MINISTERO DELLA GIUSTIZIA;

– intimato –

avverso il decreto della CORTE D’APPELLO di CATANZARO, depositato il

02/11/2007;

udita la relazione della causa svolta nella pubblica udienza del

22/02/2011 dal Consigliere Dott. MASSIMO DOGLIOTTI;

udito, per la ricorrente, l’Avvocato COTRONEO ATTILIO, per delega,

che ha chiesto l’accoglimento del ricorso;

udito il P.M., in persona del Sostituto Procuratore Generale Dott.

CICCOLO Pasquale Paolo Maria che ha concluso per il rigetto del

ricorso.

Fatto

SVOLGIMENTO DEL PROCESSO

Con ricorso ritualmente depositato, P.C. impugnava il decreto della Corte d’Appello di Catanzaro del 02-11-2007, che aveva condannato il Ministero della Giustizia al pagamento di somma in suo favore, quale equa riparazione del danno morale per irragionevole durata di procedimento, in punto durata del procedimento e determinazione del quantum.

Non ha svolto attività difensiva il Ministero.

La P. ha depositato memoria.

Diritto

MOTIVI DELLA DECISIONE

Non si ravvisano differenze significative, quanto alla ragionevole durata e al quantum, in ragione della natura di causa rilevato della controversia presupposta. Spetta al contrario al Giudice a quo determinare eventualmente una ragionevole durata superiore agli standard ordinari, in relazione alla complessità della causa, o magari una riduzione di essa, in funzione della semplicità o della ripetitività della causa stessa (Per tutte, Cass. N. 23047/09).
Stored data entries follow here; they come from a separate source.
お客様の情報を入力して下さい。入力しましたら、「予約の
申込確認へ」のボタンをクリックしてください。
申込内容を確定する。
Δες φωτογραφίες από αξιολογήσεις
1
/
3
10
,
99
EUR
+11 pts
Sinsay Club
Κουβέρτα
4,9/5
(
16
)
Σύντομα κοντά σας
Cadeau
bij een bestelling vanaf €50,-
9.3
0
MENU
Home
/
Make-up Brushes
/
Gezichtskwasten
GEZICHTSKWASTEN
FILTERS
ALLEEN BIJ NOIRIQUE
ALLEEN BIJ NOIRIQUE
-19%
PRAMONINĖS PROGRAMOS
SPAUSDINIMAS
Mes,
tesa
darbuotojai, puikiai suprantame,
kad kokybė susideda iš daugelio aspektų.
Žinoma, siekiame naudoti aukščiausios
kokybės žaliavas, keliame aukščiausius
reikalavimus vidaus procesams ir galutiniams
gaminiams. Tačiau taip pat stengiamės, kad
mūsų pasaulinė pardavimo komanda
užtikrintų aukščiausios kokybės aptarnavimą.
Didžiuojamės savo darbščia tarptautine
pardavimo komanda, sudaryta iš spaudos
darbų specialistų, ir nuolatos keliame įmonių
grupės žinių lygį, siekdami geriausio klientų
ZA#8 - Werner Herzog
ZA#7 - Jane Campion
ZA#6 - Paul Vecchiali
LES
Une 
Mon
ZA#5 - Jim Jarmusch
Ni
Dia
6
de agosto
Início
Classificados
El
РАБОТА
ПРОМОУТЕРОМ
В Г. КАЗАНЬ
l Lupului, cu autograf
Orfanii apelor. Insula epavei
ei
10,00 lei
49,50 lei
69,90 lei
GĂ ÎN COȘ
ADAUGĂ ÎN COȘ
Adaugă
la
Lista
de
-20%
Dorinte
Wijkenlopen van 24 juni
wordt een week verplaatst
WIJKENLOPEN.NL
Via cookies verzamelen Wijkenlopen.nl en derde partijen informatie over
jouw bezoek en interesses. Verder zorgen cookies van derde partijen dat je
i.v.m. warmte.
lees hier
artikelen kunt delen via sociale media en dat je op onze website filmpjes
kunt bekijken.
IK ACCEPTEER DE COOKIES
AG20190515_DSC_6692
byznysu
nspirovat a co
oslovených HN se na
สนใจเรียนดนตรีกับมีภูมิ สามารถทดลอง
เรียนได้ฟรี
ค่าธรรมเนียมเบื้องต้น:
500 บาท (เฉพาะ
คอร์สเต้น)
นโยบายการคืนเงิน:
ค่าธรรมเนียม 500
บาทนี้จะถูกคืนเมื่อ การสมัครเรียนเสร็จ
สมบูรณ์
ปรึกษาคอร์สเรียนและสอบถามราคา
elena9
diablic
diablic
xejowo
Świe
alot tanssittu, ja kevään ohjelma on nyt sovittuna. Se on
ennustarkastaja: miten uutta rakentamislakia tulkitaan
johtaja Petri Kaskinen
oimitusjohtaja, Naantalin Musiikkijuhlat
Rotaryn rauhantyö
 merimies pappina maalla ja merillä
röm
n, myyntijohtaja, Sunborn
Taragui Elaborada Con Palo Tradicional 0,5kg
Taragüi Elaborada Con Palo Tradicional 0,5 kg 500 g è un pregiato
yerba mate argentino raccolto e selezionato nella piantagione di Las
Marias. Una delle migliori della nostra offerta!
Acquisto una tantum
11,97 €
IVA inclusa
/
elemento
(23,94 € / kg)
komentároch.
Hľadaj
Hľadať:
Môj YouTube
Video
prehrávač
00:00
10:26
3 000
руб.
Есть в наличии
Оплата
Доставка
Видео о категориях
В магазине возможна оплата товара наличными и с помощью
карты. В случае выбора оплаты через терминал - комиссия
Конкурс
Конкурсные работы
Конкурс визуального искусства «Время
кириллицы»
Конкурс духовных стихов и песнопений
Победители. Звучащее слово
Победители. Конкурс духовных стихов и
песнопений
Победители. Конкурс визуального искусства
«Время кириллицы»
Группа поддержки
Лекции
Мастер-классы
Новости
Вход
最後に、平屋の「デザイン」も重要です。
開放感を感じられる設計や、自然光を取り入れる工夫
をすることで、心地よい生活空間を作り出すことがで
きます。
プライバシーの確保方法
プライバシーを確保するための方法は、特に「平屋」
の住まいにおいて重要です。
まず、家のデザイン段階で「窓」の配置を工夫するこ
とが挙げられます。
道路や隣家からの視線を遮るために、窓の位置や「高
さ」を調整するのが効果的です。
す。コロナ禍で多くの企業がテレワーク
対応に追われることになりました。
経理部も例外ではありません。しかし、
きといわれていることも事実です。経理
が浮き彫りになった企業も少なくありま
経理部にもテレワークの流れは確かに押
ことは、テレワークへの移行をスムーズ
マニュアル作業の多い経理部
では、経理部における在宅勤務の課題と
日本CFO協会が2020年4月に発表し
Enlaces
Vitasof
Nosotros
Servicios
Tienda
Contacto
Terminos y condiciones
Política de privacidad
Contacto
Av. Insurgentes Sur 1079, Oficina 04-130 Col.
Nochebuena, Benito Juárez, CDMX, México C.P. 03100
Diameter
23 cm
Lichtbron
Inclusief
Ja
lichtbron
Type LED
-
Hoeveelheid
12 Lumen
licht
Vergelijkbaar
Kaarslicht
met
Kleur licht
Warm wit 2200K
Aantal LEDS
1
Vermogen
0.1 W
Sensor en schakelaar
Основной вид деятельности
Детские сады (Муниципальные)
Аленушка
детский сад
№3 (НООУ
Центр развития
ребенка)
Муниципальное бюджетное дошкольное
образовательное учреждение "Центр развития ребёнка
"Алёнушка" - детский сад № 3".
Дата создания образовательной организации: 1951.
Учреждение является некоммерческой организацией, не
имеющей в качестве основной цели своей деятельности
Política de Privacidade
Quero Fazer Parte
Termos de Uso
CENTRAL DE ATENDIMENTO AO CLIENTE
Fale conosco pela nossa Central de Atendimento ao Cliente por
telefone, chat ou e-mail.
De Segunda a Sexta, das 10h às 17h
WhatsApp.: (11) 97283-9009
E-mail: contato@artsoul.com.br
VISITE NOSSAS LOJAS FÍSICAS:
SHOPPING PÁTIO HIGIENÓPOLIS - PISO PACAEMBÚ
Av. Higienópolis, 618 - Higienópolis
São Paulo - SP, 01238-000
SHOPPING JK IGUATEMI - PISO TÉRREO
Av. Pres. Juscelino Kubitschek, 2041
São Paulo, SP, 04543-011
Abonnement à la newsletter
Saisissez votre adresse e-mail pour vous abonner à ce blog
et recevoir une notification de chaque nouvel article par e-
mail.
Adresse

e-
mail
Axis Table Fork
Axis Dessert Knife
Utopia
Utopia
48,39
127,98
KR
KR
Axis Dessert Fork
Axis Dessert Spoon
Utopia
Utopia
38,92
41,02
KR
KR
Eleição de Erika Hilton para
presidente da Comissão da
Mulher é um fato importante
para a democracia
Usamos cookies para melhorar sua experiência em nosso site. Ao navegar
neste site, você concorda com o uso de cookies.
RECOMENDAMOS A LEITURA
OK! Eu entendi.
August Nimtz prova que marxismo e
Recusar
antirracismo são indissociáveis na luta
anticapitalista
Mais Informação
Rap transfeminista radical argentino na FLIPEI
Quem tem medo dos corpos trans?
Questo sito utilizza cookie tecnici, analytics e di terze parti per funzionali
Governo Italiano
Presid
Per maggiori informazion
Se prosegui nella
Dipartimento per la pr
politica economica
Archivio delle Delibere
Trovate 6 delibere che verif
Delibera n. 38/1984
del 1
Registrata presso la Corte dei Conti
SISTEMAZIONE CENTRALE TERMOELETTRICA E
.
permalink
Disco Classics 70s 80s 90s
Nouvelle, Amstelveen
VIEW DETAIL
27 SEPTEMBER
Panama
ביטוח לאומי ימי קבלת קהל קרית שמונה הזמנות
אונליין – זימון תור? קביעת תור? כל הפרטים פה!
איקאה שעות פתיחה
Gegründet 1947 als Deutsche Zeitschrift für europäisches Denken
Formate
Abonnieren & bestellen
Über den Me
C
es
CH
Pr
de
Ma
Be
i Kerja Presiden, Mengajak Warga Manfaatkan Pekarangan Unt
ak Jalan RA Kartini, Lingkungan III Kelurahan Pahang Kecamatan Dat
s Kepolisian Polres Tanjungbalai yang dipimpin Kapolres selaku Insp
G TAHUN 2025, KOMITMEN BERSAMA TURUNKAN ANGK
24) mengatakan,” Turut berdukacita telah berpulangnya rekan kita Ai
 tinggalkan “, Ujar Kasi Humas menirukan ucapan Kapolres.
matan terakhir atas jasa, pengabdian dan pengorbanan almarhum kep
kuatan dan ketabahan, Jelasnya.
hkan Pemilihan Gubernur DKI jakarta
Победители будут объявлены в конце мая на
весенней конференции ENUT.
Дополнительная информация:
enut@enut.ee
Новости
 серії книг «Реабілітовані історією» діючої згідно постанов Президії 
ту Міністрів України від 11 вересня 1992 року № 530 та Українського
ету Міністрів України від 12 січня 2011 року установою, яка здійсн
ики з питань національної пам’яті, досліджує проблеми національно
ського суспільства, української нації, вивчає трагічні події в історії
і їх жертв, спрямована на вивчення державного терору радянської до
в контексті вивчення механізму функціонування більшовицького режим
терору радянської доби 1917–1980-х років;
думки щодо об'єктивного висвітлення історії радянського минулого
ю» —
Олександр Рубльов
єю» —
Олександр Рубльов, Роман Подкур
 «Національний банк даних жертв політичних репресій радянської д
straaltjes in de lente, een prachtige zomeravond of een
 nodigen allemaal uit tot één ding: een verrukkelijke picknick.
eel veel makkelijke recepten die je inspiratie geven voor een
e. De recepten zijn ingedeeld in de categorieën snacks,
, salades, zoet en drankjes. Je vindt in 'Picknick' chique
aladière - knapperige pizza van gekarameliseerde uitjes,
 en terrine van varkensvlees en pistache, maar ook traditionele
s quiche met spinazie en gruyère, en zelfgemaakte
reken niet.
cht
Il Giudice a quo ha correttamente determinato il danno morale in conformità ai parametri CEDU e alla giurisprudenza di questa Corte (Euro 1.500,00; procedimento presupposto: 1^ grado: luglio 1997 – giugno 2000; 2^ grado: luglio 2000 – settembre 2005: durata ragionevole cinque anni).

Il giudice a quo ha escluso correttamente dal computo un periodo di anni uno, mesi 2 e gg. 20, per rinvii addebitabili alla difesa della ricorrente. Vanno dichiarati inammissibili i motivi quarto, quinto e sesto, relativi a vizio di motivazione, in quanto privi delle sintesi omologhe ai quesiti di diritto, ai sensi dell’art. 366 bis c.p.c., abrogato, ma ancora operante per i rapporti pregressi (per tutte, Cass. n. 2694/2008).

Va conclusivamente rigettato il presente ricorso.

Nulla sulle spese, non essendosi costituito il Ministero.

P.Q.M.

La Corte rigetta il ricorso.

Così deciso in Roma, il 22 febbraio 2011.